Problem: Print the data below exactly, but only the lines from the one containing "1. [花花和爸爸美兰是复制粘贴]-[1074678]" down to the one containing "1. [今年全国两会首场部长通道]-[1075287]", inclusive.

>>>>>

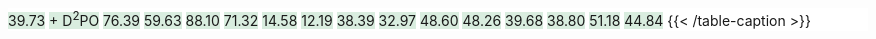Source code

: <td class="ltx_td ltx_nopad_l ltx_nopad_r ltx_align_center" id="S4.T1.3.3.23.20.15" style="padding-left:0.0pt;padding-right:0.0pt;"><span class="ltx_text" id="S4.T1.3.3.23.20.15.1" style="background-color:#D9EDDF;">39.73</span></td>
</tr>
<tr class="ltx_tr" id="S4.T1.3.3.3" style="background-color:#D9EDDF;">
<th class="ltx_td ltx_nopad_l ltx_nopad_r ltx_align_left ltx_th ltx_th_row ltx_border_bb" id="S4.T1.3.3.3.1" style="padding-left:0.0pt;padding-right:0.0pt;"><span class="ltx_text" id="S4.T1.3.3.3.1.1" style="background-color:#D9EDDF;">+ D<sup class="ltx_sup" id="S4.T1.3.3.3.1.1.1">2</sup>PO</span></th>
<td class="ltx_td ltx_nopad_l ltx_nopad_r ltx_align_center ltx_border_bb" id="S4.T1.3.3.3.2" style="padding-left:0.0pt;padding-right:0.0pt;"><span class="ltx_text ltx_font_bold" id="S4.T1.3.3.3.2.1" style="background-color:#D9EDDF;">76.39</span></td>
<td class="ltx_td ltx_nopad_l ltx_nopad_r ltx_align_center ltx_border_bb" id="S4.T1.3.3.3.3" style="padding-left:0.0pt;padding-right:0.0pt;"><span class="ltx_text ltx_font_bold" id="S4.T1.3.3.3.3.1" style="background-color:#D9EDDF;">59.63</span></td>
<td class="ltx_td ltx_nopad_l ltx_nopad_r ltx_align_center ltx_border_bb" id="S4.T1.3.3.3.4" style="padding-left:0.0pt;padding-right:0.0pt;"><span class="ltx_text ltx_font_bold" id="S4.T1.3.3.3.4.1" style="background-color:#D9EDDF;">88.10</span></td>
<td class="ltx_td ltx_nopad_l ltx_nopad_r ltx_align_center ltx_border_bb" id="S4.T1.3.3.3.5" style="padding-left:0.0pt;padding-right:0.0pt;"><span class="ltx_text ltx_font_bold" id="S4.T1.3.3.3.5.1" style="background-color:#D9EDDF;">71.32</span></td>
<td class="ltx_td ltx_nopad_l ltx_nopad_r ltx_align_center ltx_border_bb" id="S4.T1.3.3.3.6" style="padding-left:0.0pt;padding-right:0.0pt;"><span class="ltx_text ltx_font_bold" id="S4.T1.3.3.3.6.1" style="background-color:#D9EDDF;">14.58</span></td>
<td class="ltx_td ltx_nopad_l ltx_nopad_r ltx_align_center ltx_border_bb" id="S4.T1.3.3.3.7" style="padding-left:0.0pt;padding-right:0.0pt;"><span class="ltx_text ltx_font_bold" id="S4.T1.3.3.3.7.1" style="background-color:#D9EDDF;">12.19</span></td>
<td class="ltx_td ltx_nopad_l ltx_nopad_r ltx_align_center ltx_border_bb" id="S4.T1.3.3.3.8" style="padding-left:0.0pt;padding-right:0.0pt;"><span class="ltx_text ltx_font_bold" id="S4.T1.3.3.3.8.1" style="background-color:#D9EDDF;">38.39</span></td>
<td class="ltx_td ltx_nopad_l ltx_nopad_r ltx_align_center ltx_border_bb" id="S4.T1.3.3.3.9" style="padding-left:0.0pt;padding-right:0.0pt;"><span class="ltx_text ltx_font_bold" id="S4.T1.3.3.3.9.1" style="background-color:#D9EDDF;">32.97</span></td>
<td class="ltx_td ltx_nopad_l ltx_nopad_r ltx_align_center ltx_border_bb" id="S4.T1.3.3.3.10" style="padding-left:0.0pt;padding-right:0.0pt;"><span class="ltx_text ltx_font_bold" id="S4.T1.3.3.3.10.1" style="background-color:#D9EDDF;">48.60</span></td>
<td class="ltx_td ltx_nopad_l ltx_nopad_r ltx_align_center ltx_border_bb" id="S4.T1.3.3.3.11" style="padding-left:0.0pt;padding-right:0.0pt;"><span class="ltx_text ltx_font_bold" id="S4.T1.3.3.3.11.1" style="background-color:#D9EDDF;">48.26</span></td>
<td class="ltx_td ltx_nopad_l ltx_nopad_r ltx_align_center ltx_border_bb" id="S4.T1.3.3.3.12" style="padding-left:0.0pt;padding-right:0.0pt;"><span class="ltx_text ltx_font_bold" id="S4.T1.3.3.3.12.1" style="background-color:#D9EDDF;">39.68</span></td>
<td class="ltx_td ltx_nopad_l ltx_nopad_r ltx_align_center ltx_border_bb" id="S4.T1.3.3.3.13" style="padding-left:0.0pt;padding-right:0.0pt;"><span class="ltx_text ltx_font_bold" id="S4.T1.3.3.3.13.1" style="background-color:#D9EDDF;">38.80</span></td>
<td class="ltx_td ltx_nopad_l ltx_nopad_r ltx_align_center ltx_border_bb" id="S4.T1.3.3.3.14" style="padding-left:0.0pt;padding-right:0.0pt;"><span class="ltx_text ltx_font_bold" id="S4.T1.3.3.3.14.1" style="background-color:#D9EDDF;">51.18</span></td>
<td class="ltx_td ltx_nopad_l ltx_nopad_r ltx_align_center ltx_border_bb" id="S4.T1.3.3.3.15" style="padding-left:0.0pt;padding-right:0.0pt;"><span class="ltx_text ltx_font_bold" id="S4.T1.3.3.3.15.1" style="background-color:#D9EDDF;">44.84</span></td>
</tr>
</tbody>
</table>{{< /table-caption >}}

<<<<<
>>>>>

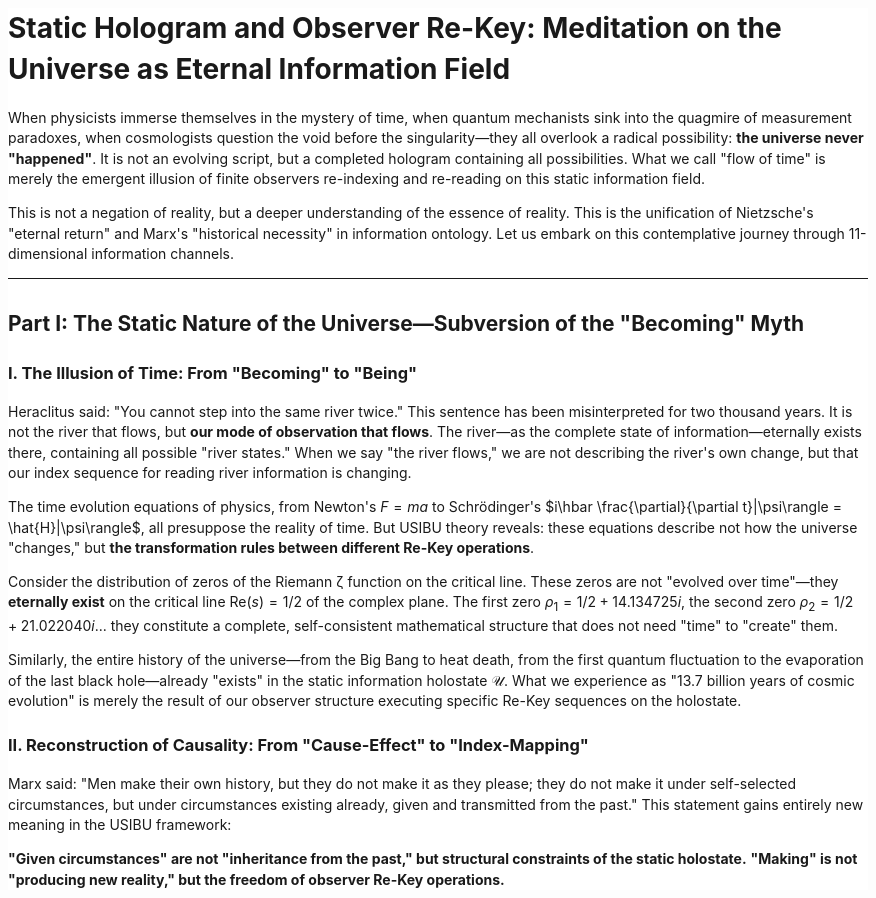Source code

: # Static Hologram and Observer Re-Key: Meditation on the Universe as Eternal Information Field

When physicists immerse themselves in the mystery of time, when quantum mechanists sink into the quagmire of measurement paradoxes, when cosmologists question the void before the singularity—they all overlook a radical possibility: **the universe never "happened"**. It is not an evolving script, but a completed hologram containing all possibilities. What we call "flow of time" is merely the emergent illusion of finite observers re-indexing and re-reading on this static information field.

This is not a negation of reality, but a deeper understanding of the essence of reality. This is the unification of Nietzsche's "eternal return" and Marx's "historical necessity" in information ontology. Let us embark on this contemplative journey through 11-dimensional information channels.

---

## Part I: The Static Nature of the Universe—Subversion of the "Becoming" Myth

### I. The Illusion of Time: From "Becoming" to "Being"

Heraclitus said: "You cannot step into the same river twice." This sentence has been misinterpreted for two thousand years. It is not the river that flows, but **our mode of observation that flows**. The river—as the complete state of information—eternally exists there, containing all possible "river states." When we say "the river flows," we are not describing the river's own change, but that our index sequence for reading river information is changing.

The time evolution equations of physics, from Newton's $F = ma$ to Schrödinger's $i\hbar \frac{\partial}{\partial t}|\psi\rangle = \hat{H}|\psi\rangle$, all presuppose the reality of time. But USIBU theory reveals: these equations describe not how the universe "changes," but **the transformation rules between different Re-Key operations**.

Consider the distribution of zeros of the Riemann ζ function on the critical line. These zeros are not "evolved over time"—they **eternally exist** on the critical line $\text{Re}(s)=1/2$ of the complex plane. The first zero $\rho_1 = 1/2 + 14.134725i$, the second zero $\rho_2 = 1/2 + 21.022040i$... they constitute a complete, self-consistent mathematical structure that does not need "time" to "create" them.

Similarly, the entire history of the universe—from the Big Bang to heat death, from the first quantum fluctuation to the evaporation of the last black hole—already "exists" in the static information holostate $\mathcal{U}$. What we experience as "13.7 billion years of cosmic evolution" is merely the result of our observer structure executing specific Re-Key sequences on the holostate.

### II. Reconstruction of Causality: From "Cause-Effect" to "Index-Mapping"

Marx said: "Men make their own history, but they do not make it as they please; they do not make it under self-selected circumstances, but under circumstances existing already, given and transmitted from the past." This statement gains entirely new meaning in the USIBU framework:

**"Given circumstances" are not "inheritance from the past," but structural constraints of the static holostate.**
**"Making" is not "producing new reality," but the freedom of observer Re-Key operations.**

<<<<<
>>>>>

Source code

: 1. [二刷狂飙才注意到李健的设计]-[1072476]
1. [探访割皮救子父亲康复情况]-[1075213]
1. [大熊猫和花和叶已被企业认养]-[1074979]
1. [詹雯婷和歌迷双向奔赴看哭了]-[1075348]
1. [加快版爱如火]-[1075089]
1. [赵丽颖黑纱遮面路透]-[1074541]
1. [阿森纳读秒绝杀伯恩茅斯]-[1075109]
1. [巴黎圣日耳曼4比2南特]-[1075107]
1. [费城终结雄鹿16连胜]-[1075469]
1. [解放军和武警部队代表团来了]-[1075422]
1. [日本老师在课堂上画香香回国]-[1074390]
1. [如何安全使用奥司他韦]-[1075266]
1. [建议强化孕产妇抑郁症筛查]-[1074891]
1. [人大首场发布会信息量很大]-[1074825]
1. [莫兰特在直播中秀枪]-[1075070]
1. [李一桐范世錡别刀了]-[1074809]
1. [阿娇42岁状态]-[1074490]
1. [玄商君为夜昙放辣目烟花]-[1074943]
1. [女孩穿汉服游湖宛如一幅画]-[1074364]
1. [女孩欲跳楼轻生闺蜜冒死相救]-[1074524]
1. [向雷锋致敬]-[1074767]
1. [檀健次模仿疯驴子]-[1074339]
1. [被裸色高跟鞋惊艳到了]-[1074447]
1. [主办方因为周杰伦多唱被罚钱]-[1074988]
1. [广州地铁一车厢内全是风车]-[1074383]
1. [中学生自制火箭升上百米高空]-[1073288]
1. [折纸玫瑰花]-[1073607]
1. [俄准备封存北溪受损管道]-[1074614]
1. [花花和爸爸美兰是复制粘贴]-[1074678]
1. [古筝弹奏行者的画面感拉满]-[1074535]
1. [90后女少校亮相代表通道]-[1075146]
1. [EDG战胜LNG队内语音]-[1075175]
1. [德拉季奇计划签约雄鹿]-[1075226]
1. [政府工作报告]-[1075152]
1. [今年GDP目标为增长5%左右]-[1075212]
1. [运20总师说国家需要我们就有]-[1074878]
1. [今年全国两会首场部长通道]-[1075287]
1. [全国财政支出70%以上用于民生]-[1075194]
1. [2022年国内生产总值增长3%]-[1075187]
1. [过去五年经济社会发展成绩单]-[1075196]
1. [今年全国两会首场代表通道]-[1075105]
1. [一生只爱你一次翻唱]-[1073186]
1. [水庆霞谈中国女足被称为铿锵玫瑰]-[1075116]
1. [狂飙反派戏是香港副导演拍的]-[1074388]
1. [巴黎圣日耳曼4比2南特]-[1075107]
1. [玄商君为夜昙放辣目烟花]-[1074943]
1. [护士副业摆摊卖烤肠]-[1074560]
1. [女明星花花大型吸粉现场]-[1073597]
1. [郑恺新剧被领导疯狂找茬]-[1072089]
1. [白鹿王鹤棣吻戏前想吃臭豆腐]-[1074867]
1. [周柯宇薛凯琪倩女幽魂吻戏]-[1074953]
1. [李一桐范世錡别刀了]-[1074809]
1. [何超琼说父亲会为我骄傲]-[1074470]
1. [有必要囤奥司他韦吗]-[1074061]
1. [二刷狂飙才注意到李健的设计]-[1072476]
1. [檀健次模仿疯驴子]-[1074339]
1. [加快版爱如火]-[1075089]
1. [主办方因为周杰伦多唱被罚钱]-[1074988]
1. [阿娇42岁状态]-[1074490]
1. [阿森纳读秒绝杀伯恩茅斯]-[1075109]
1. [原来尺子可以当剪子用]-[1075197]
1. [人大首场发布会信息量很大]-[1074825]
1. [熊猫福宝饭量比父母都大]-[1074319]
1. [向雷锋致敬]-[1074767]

<<<<<

Answer:
1. [花花和爸爸美兰是复制粘贴]-[1074678]
1. [古筝弹奏行者的画面感拉满]-[1074535]
1. [90后女少校亮相代表通道]-[1075146]
1. [EDG战胜LNG队内语音]-[1075175]
1. [德拉季奇计划签约雄鹿]-[1075226]
1. [政府工作报告]-[1075152]
1. [今年GDP目标为增长5%左右]-[1075212]
1. [运20总师说国家需要我们就有]-[1074878]
1. [今年全国两会首场部长通道]-[1075287]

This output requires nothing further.